Todavía no hay estudios sólidos que lo clarifiquen. Hay dos hipótesis, ambas razonables. Hay estudios que sugieren la transmisión del virus y que, como siguen haciendo su vida habitual, son asintomáticos los principales responsables de seguir con la transmisión del COVID 19. Pero la OMS no lo tiene claro. Por ello, hemos tenido en cuenta las dos posibilidades a la hora de realizar la investigación. En realidad es importante clarificarlo para establecer estrategias eficaces.

¿Cómo entiende la situación actual teniendo en cuenta los resultados de su investigación?

Dadas las cifras actuales de contagio y hospitalización, nos encontramos con dos hipótesis: que los asintomáticos son más contagiosos que los realmente sintomáticos (debido a su menor carga viral pero con mayor movilidad), o que las vacunas no proporcionan una protección suficiente a la transmisión de nuevas variantes del virus. De hecho, en los nuevos virus esperamos una evolución normal que facilite la transmisión de nuevas variantes. Sería normal.

A la vista de los resultados de vuestra investigación, ¿qué habría que hacer?

Sea cual sea el motivo, es imprescindible no relajarse con las medidas.
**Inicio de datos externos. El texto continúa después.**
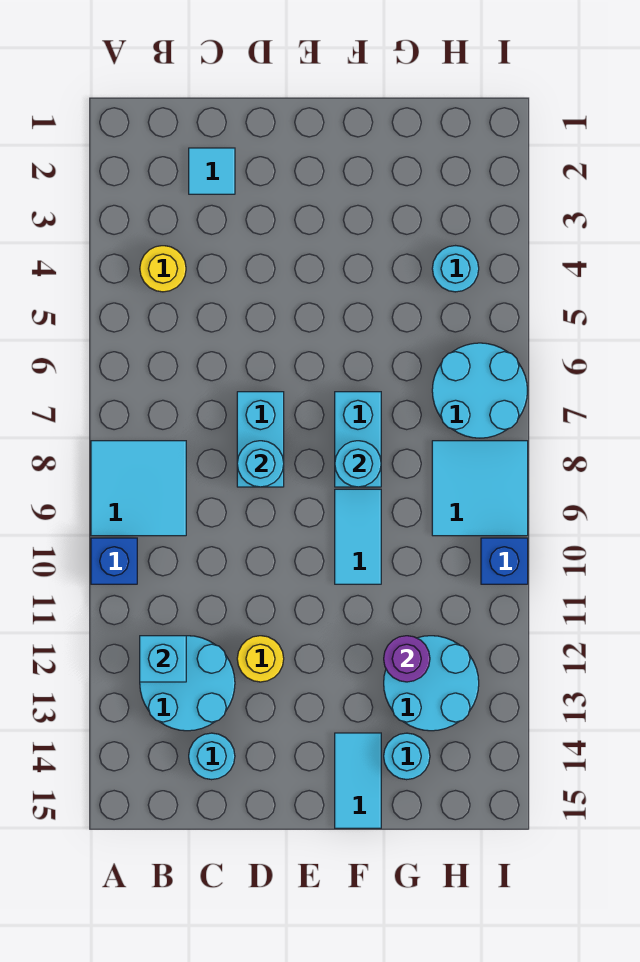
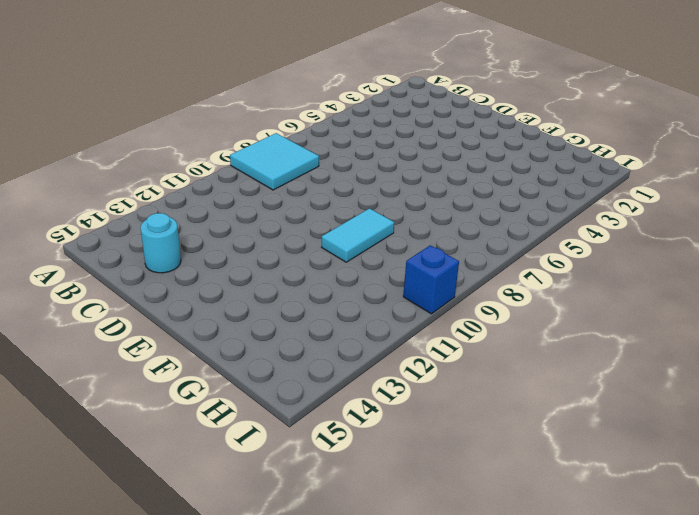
none -> blue 1x1 brick [91,538,137,584]
none -> yellow 1x1 round brick [140,246,186,292]
none -> cyan 2x2 round brick [140,636,235,731]

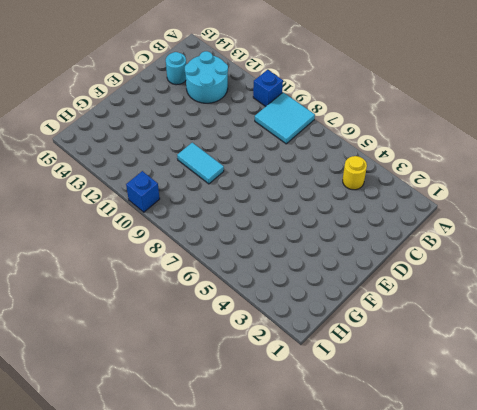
none -> cyan 1x1 tile [189,148,235,194]
none -> cyan 1x2 brick [237,392,284,487]
none -> yellow 1x1 round brick [237,636,284,682]

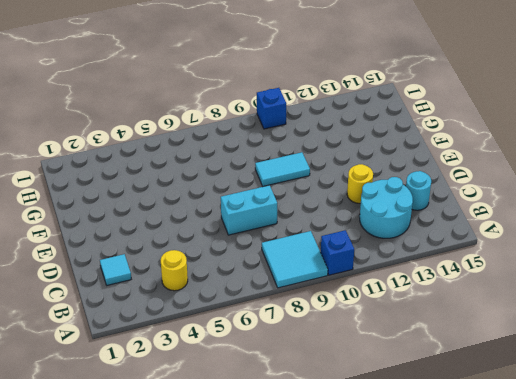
none -> cyan 1x2 brick [335,392,381,487]
none -> cyan 1x2 tile [335,733,381,828]
none -> cyan 2x2 round brick [384,636,479,731]

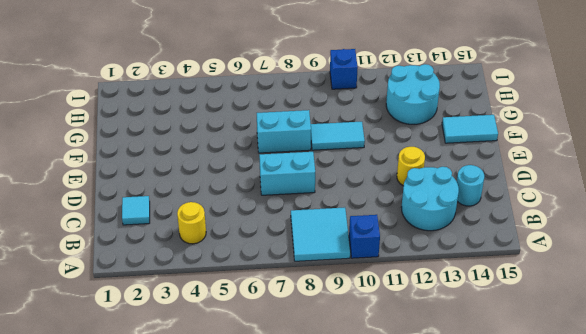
none -> cyan 1x1 round brick [384,733,430,780]
none -> cyan 1x1 round brick [432,246,479,292]
none -> cyan 2x2 round brick [432,343,528,438]

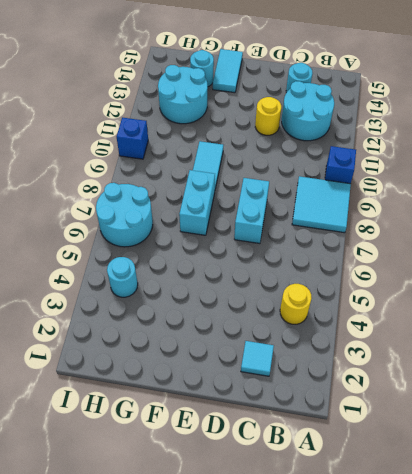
none -> cyan 2x2 tile [432,441,528,536]
none -> cyan 1x1 brick [140,636,186,682]
none -> cyan 1x1 round brick [237,441,284,487]

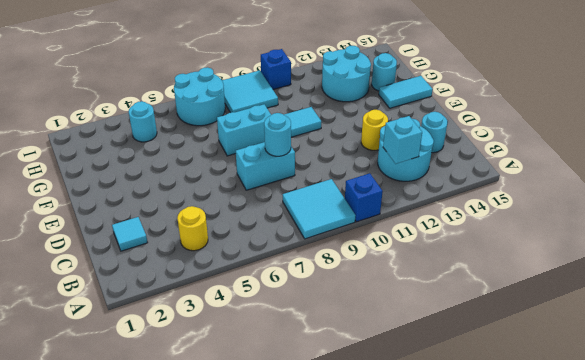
none -> cyan 1x1 round brick [335,441,381,487]
none -> purple 1x1 round brick [384,636,430,682]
La cobertura de vacunación es superior al 80% y una elevada tasa de vacunación puede influir en el comportamiento de la gente: puede estar relajándose, tanto en el uso del beso como en el mantenimiento de la distancia.

Debemos recordar que la efectividad de las vacunas está disminuyendo en cuanto a la capacidad de interrupción de la transmisión, y nuestra investigación ha demostrado que, en este caso, los asintomáticos pueden aumentar el número de positivos. Por tanto, es importante mantener las medidas de protección. Más aún teniendo en cuenta que estamos en plena era de infecciones respiratorias. Ya estamos viendo doble infección: COVID-19 y gripe u otros virus respiratorios. Esto puede empeorar el estado de salud de las personas de riesgo.

Por otro lado, dado que las vacunas están perdiendo la capacidad de interrumpir la transmisión, es importante dar una dosis de refuerzo para recuperar la inmunidad.

Para finalizar, últimamente se está poniendo encima de la mesa la posibilidad de introducir niños menores de 12 años. ¿Qué opinas?

La vacunación no es una acción individual sino social. Vacunando a los niños protegeremos a los adultos. En este caso, la vacuna no tiene peligro para los niños y, aunque está disminuyendo su capacidad de protección frente a la transmisión, siempre reducirá algo la transmisión.